Whatever transpires, the odds of bold and definitive economic decisions during talks Thursday and Friday seem like a high-stakes gambler's hope.
That political developments in tiny Greece -- which represents less than two per cent of the eurozone economy -- could put much of the continent in jeopardy, and by extension, the global recovery, speaks to a global economic interdependence that the relatively new Group of 20 association was designed to address.
"It is imperative that the G20 shows leadership in moving ahead on critical reforms," Harper said in a statement issued Wednesday as he departed Ottawa.
"Financial markets as well as the public will be looking for a concrete and ambitious action plan coming out of Cannes."
Harper again touted Canada's strong fundamentals, as he does in every public release or speech, to backstop his calls for international action.
But the importance of public perception that the prime minister cited Wednesday is precisely the dilemma facing Greece, and the wider eurozone.
The devil is in the implementation details of a recovery package negotiated behind closed doors by European leaders last week that includes a notional bailout fund of $1.4 trillion, creditors accepting 50 cents on the dollar of their Greek loans, and an increase in the cash reserves of the largest European banks.

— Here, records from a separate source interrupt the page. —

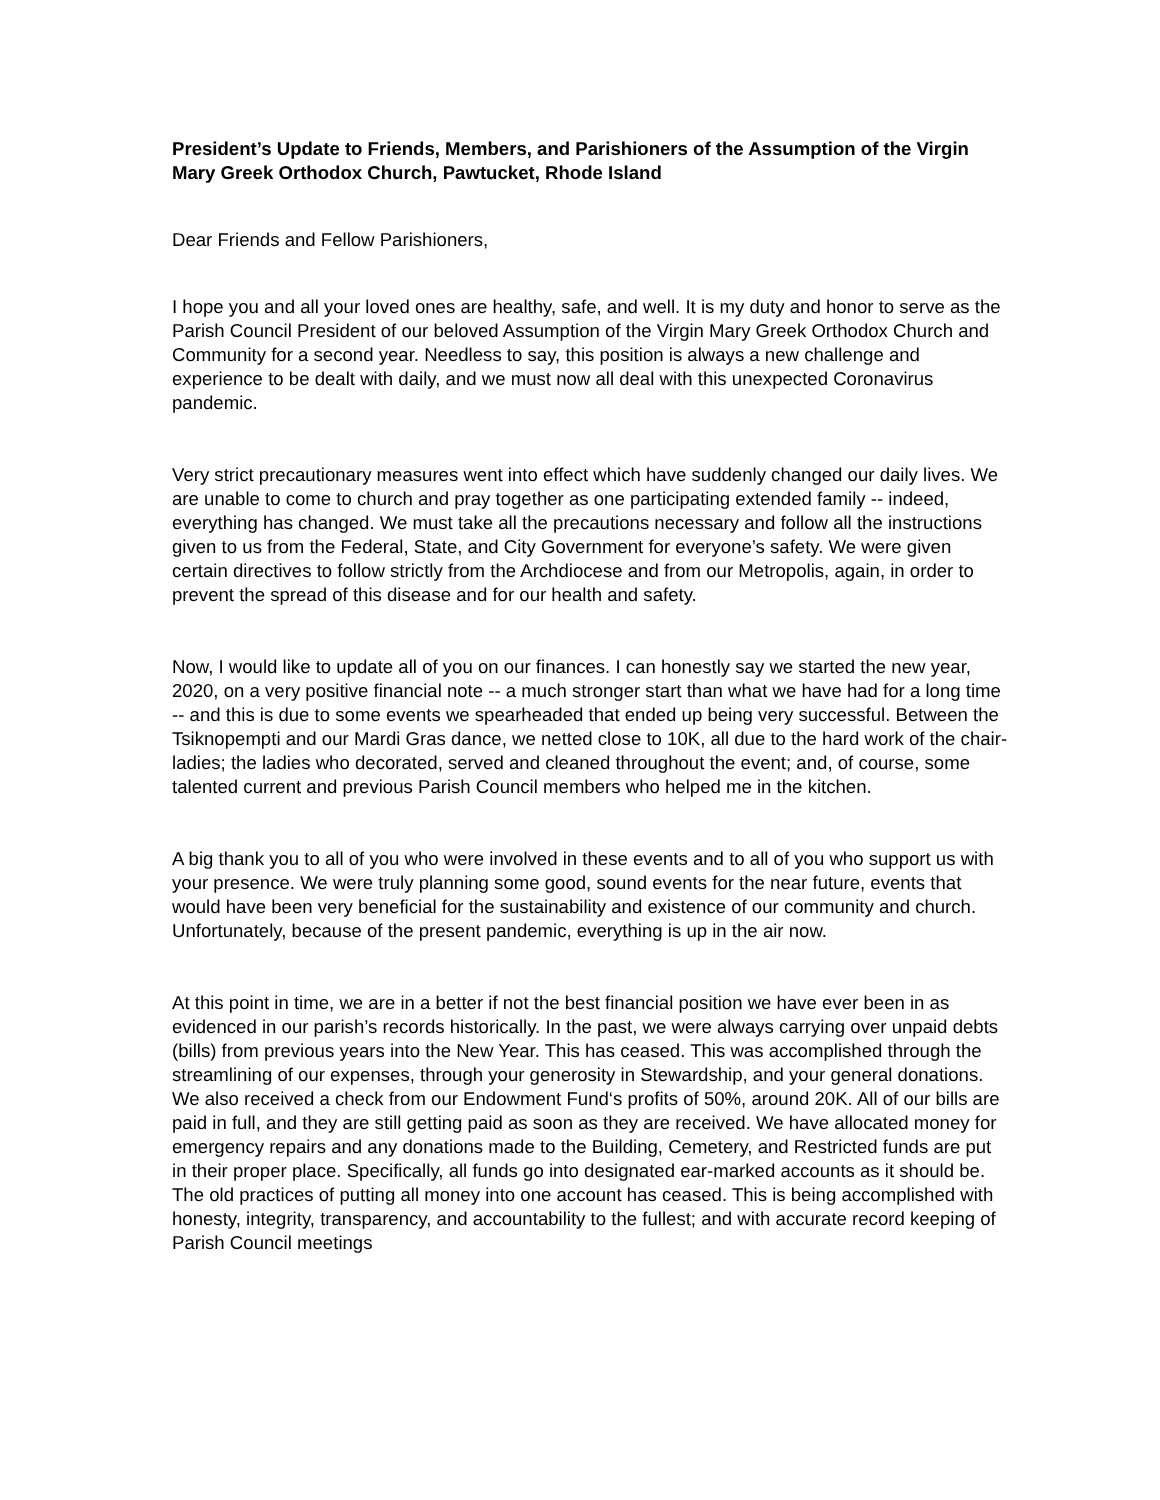President’s Update to Friends, Members, and Parishioners of the Assumption of the Virgin Mary Greek Orthodox Church, Pawtucket, Rhode Island
Dear Friends and Fellow Parishioners,
I hope you and all your loved ones are healthy, safe, and well. It is my duty and honor to serve as the Parish Council President of our beloved Assumption of the Virgin Mary Greek Orthodox Church and Community for a second year. Needless to say, this position is always a new challenge and experience to be dealt with daily, and we must now all deal with this unexpected Coronavirus pandemic.
Very strict precautionary measures went into effect which have suddenly changed our daily lives. We are unable to come to church and pray together as one participating extended family -- indeed, everything has changed. We must take all the precautions necessary and follow all the instructions given to us from the Federal, State, and City Government for everyone’s safety. We were given certain directives to follow strictly from the Archdiocese and from our Metropolis, again, in order to prevent the spread of this disease and for our health and safety.
Now, I would like to update all of you on our finances. I can honestly say we started the new year, 2020, on a very positive financial note -- a much stronger start than what we have had for a long time -- and this is due to some events we spearheaded that ended up being very successful. Between the Tsiknopempti and our Mardi Gras dance, we netted close to 10K, all due to the hard work of the chair-ladies; the ladies who decorated, served and cleaned throughout the event; and, of course, some talented current and previous Parish Council members who helped me in the kitchen.
A big thank you to all of you who were involved in these events and to all of you who support us with your presence. We were truly planning some good, sound events for the near future, events that would have been very beneficial for the sustainability and existence of our community and church. Unfortunately, because of the present pandemic, everything is up in the air now.
At this point in time, we are in a better if not the best financial position we have ever been in as evidenced in our parish’s records historically. In the past, we were always carrying over unpaid debts (bills) from previous years into the New Year. This has ceased. This was accomplished through the streamlining of our expenses, through your generosity in Stewardship, and your general donations. We also received a check from our Endowment Fund‘s profits of 50%, around 20K. All of our bills are paid in full, and they are still getting paid as soon as they are received. We have allocated money for emergency repairs and any donations made to the Building, Cemetery, and Restricted funds are put in their proper place. Specifically, all funds go into designated ear-marked accounts as it should be. The old practices of putting all money into one account has ceased. This is being accomplished with honesty, integrity, transparency, and accountability to the fullest; and with accurate record keeping of Parish Council meetings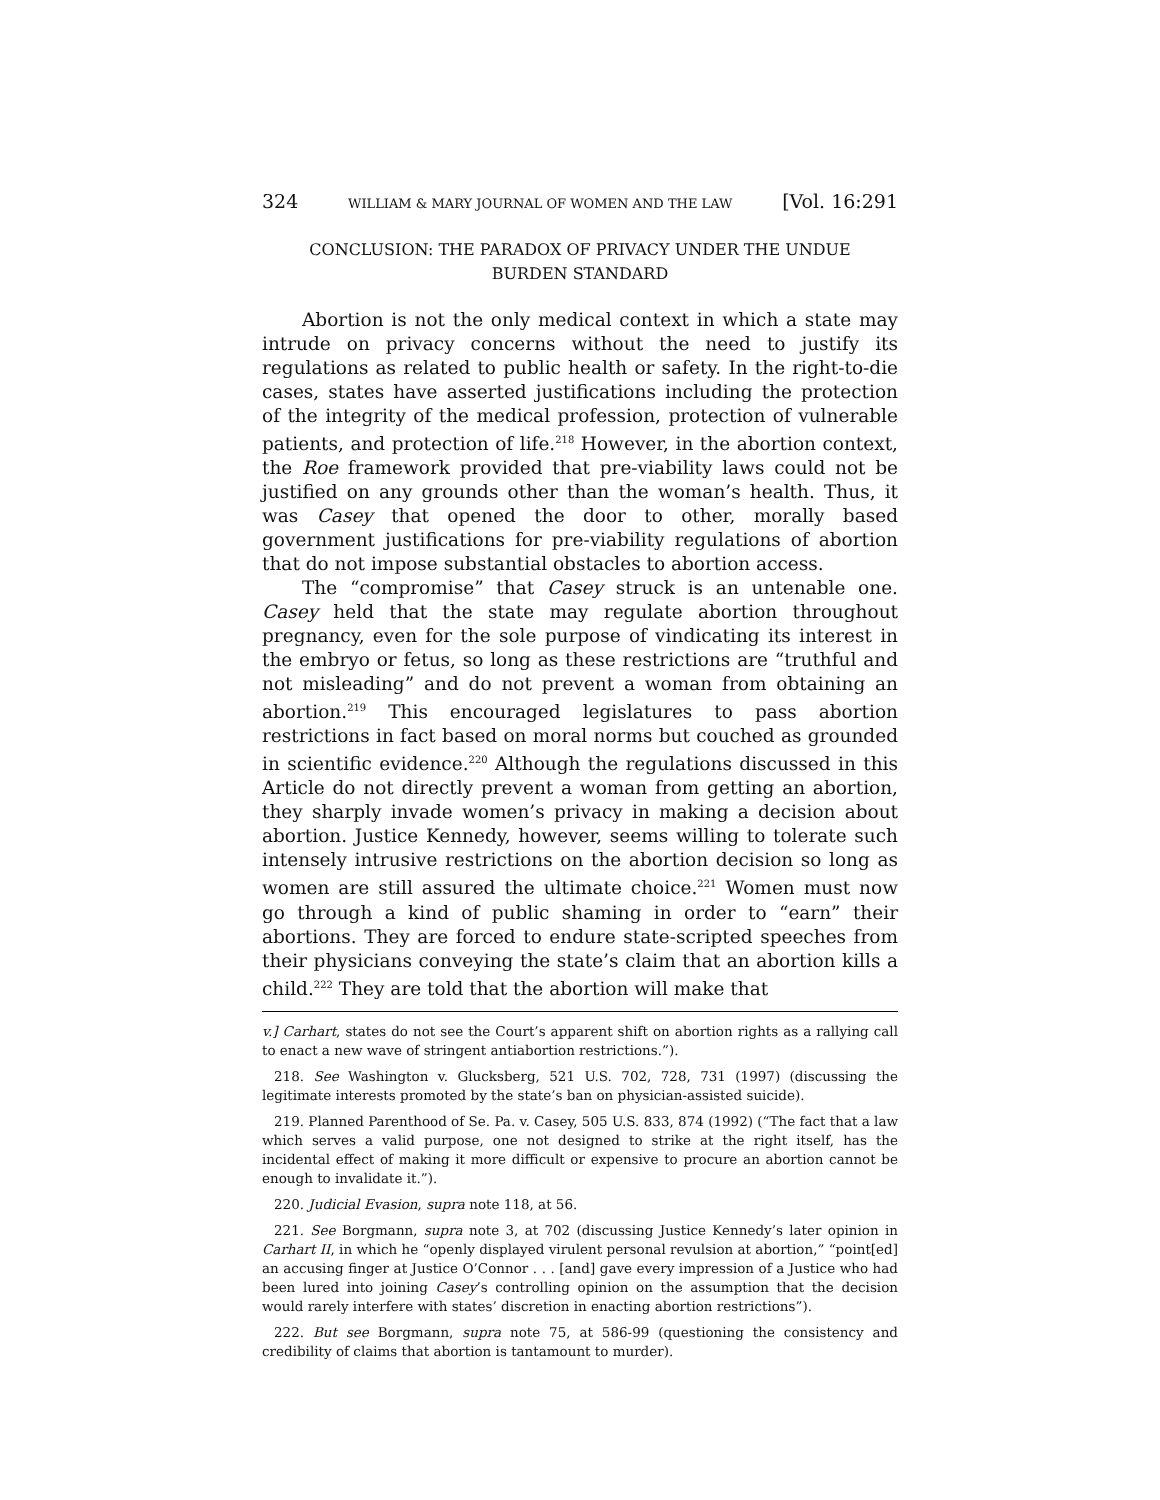324 WILLIAM & MARY JOURNAL OF WOMEN AND THE LAW [Vol. 16:291
CONCLUSION: THE PARADOX OF PRIVACY UNDER THE UNDUE
BURDEN STANDARD
Abortion is not the only medical context in which a state may intrude on privacy concerns without the need to justify its regulations as related to public health or safety. In the right-to-die cases, states have asserted justifications including the protection of the integrity of the medical profession, protection of vulnerable patients, and protection of life.<sup>218</sup> However, in the abortion context, the Roe framework provided that pre-viability laws could not be justified on any grounds other than the woman’s health. Thus, it was Casey that opened the door to other, morally based government justifications for pre-viability regulations of abortion that do not impose substantial obstacles to abortion access.
The “compromise” that Casey struck is an untenable one. Casey held that the state may regulate abortion throughout pregnancy, even for the sole purpose of vindicating its interest in the embryo or fetus, so long as these restrictions are “truthful and not misleading” and do not prevent a woman from obtaining an abortion.<sup>219</sup> This encouraged legislatures to pass abortion restrictions in fact based on moral norms but couched as grounded in scientific evidence.<sup>220</sup> Although the regulations discussed in this Article do not directly prevent a woman from getting an abortion, they sharply invade women’s privacy in making a decision about abortion. Justice Kennedy, however, seems willing to tolerate such intensely intrusive restrictions on the abortion decision so long as women are still assured the ultimate choice.<sup>221</sup> Women must now go through a kind of public shaming in order to “earn” their abortions. They are forced to endure state-scripted speeches from their physicians conveying the state’s claim that an abortion kills a child.<sup>222</sup> They are told that the abortion will make that
v.] Carhart, states do not see the Court’s apparent shift on abortion rights as a rallying call to enact a new wave of stringent antiabortion restrictions.”).
218. See Washington v. Glucksberg, 521 U.S. 702, 728, 731 (1997) (discussing the legitimate interests promoted by the state’s ban on physician-assisted suicide).
219. Planned Parenthood of Se. Pa. v. Casey, 505 U.S. 833, 874 (1992) (“The fact that a law which serves a valid purpose, one not designed to strike at the right itself, has the incidental effect of making it more difficult or expensive to procure an abortion cannot be enough to invalidate it.”).
220. Judicial Evasion, supra note 118, at 56.
221. See Borgmann, supra note 3, at 702 (discussing Justice Kennedy’s later opinion in Carhart II, in which he “openly displayed virulent personal revulsion at abortion,” “point[ed] an accusing finger at Justice O’Connor . . . [and] gave every impression of a Justice who had been lured into joining Casey’s controlling opinion on the assumption that the decision would rarely interfere with states’ discretion in enacting abortion restrictions”).
222. But see Borgmann, supra note 75, at 586-99 (questioning the consistency and credibility of claims that abortion is tantamount to murder).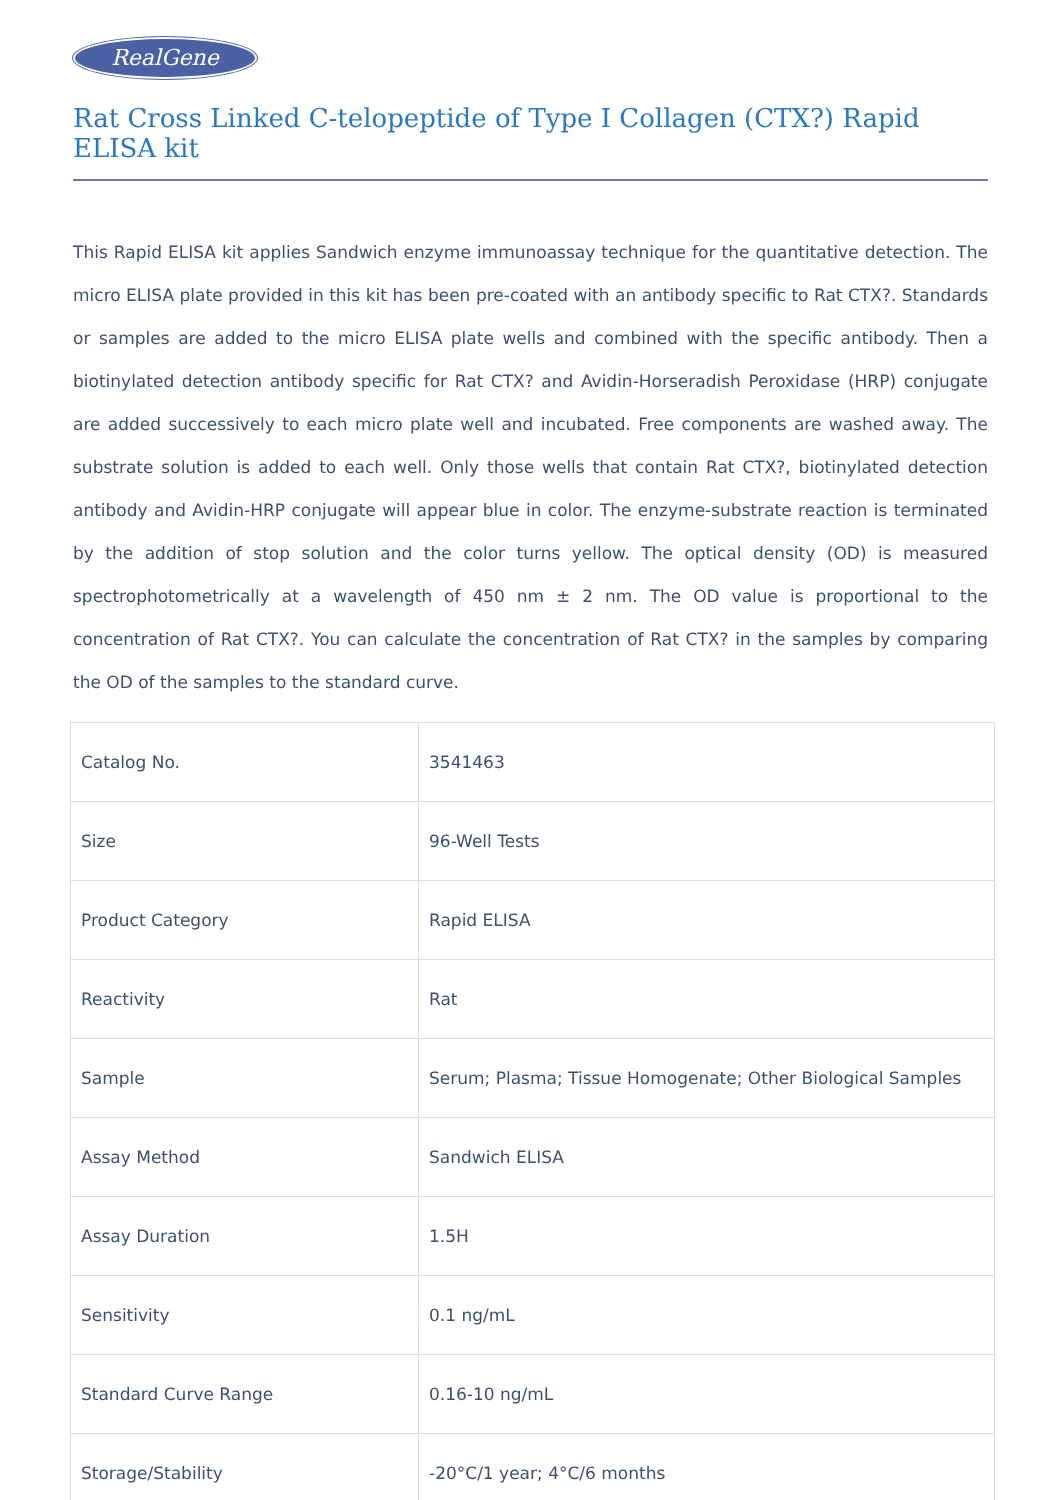RealGene
Rat Cross Linked C-telopeptide of Type I Collagen (CTX?) Rapid ELISA kit
This Rapid ELISA kit applies Sandwich enzyme immunoassay technique for the quantitative detection. The micro ELISA plate provided in this kit has been pre-coated with an antibody specific to Rat CTX?. Standards or samples are added to the micro ELISA plate wells and combined with the specific antibody. Then a biotinylated detection antibody specific for Rat CTX? and Avidin-Horseradish Peroxidase (HRP) conjugate are added successively to each micro plate well and incubated. Free components are washed away. The substrate solution is added to each well. Only those wells that contain Rat CTX?, biotinylated detection antibody and Avidin-HRP conjugate will appear blue in color. The enzyme-substrate reaction is terminated by the addition of stop solution and the color turns yellow. The optical density (OD) is measured spectrophotometrically at a wavelength of 450 nm ± 2 nm. The OD value is proportional to the concentration of Rat CTX?. You can calculate the concentration of Rat CTX? in the samples by comparing the OD of the samples to the standard curve.
| Catalog No. | 3541463 |
| Size | 96-Well Tests |
| Product Category | Rapid ELISA |
| Reactivity | Rat |
| Sample | Serum; Plasma; Tissue Homogenate; Other Biological Samples |
| Assay Method | Sandwich ELISA |
| Assay Duration | 1.5H |
| Sensitivity | 0.1 ng/mL |
| Standard Curve Range | 0.16-10 ng/mL |
| Storage/Stability | -20°C/1 year; 4°C/6 months |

Not only must Greek citizens accept dramatic cuts in pay, pensions and public services, but wealthier European taxpayers -- principally Germans -- must pay the freight.
Mark Carney, the governor of the Bank of Canada, took a phlegmatic approach to the Greek referendum bombshell during testimony Tuesday at a House of Commons committee.
"It is imperative that there is widespread support, broad democratic support for these measures because they will unfold over a period of time," said Carney.
What he didn't say, but might have added, was that when Canada put its own financial house in order in the 1990s, there was broad public support. In fact, the Canadian public might have been ahead of the politicians in recognizing that debt and deficits had to come down, and that the process would be painful.
It's not the only Canadian example worth considering.
Last year's G20 summit in Toronto, with it's hard-won, common commitment to deficit reduction in the mid-term, appears all but forgotten.
Harper felt compelled to call out the United States by name, imploring it to set mid-term deficit targets, in a speech last week to business leaders at a Commonwealth summit in Australia.
Again, Canada serves as a model but in this, too, the lesson is not so easily translated.
Canada's last deficit turn-around occurred during a decade of economic expansion, not in the midst of recession. It is this toxic mix of austerity combined with a crumbling economy that has so inflamed the Greek citizenry.
In fact, Finance Minister Jim Flaherty has spoken of "flexibility" in Canada's current, relatively manageable, deficit elimination timeline should global events warrant. That his government has such flexibility is in significant measure a result of Canadian decisions taken 15 years ago, when during a long period of growth the Liberal government of Jean Chretien resisted calls for bank deregulation, cut spending and raked in taxes to not only tame the deficit but reduce the national debt.
While G20 leaders might laud Harper's message and Canada's example, they're not in a position to turn back the clock.
And Harper's hope for currency reform in China, another of the four measures Harper espouses for future economic prosperity and balance, has been further knocked down the priority ladder by calls for Chinese state lenders to shore up the proposed $1.4 trillion eurozone bailout fund. Extracting any short-term promise of a floating Chinese yuan in the current circumstances would seem a distant hope.
What advice this leaves for the prime minister to offer at the G20 summit might boil down to "would have, could have, should have" -- food for thought but not an immediate prescription as Europe struggles to hit the reset button.